You mean when Anduin sucker punched the guy who betrayed his trust and released an incredibly unstable war criminal into an alternate dimension that set off a chain of events that led to the death of his father, especially after he strode into the throne room as though he HADN’T done all of those things?

Yeah, both of those are bad examples.

… did you really just ask this?

Yes. And? I asked for a source for proof. I wouldn’t think fact checking was wrong? I didn’t read War Crimes.

Lol. Yes, yes, prep a spell to kill a friend, with a vert shoot first, ask questions later mentality. Which, btw, is not at all Jaina’s style. Maybe MoP Jaina. But not any more.

So you mean to tell me the Priest, pacifist, never quick to anger, diplomat, would just sucker punch someone wanting to have a conversation. Anduin has never, ever, ever been shoot first, ask questions later.

Baine is hardly Jaina’s friend. Baine has not been Jaina’s friend since the Bloodhoof tribe participated in the attack on Theramore. Go through all of that and then watch your sibling get raised as a zombie, and THEN presume that she was acting irrationally.
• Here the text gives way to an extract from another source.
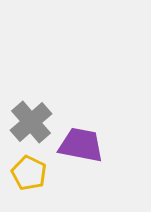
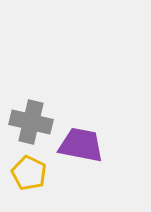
gray cross: rotated 36 degrees counterclockwise
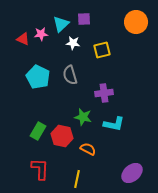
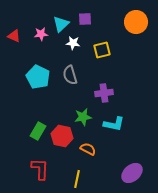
purple square: moved 1 px right
red triangle: moved 9 px left, 3 px up
green star: rotated 24 degrees counterclockwise
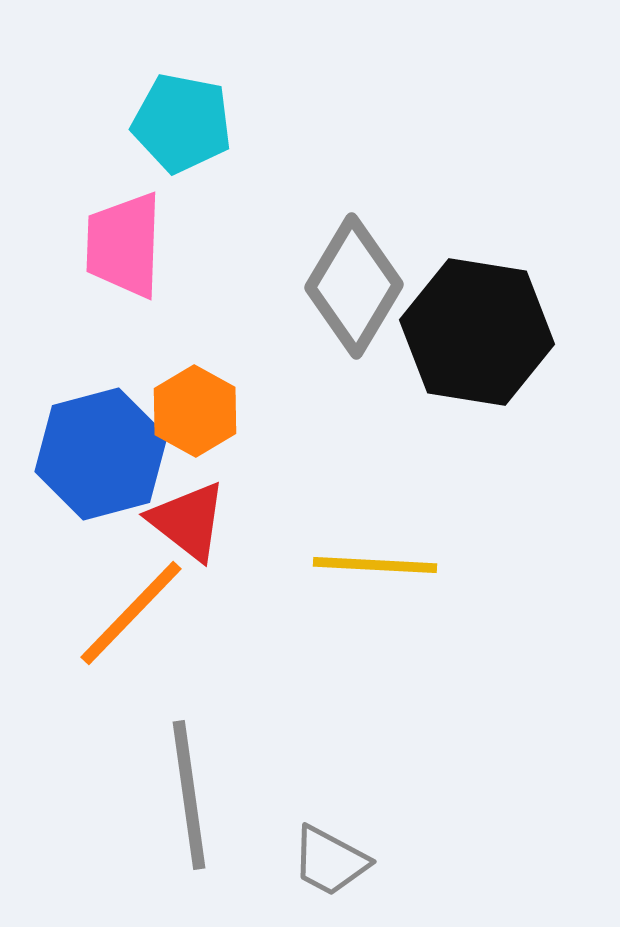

Asking if Derek, who was dead for years and raised against his will, is “the bomb this time” after she got kicked in the head time after time for trusting the Horde is a perfectly valid question, and prepping a spell is a perfectly understandable response.

No, I’m saying that Anduin the individual who lost his father thanks to Wrathion’s actions is very rightfully entitled to be infuriated with him to the point of physical violence - in fact I’d say Wrathion got off easily. Past that, the point of that cutscene was to show that N’Zoth was making Anduin act uncharacteristically - which is silly, given that Wrathion absolutely deserves to get socked.

You’re expecting these characters to act like paragons of virtue rather than actual characters who have experienced real trauma. You want flat and soulless individuals with no nuance.

First one is inaccurate. Not going to debate my facts vs your opinions.

Second one is still completely out of character. But if you wanna say it was N’Zoth corruption, alright, as you say. You do you.